The adenosine A(2A) receptor (ADORA(2A)) may ameliorate deleterious physiologic effects associated with tissue injury in individuals with diabetes. We explored associations between variants of the ADORA(2A) gene and proliferative diabetic retinopathy (PDR) in a cohort of patients with type 1 diabetes (T1D).


The participants were from the Pittsburgh Epidemiology of Diabetes Complications prospective study of childhood-onset T1D. Stereoscopic photographs of the retinal fundus taken at baseline, then biennially, for 10 years were used to define PDR according to the modified Airlie House system. Two tagging single nucleotide polymorphisms (tSNPs; rs2236624-C/T and rs4822489-G/T) in the ADORA(2A) gene were selected using the HapMap (haplotype map) reference database.
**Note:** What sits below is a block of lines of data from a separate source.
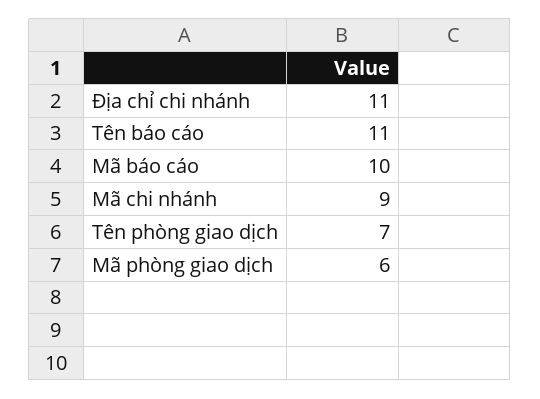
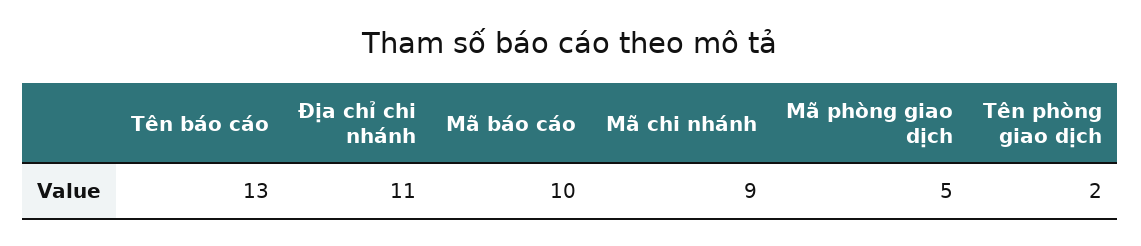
  {
    "Địa chỉ chi nhánh": 11,
-   "Tên báo cáo": 11,
+   "Tên báo cáo": 13,
    "Mã báo cáo": 10,
    "Mã chi nhánh": 9,
-   "Tên phòng giao dịch": 7,
+   "Tên phòng giao dịch": 2,
-   "Mã phòng giao dịch": 6
+   "Mã phòng giao dịch": 5
  }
A significant association was observed between SNP rs2236624 and PDR in the recessive genetic model. Participants homozygous for the T allele displayed a decreased risk of developing prevalent PDR (odds ratio, OR = 0.36; p = 0.04) and incident PDR (hazard ratio = 0.156; p = 0.009), and for all cases of PDR combined (OR = 0.23; p = 0.001). The protective effect of T allele homozygosity remained after adjusting for covariates. Similarly, for SNP rs4822489, an association between PDR and T allele homozygosity was observed following covariate adjustment (OR = 0.55; 95% CI: 0.31-0.92; p = 0.04).


Genetic variants of ADORA(2A) offer statistically significant protection against PDR development in patients with T1D.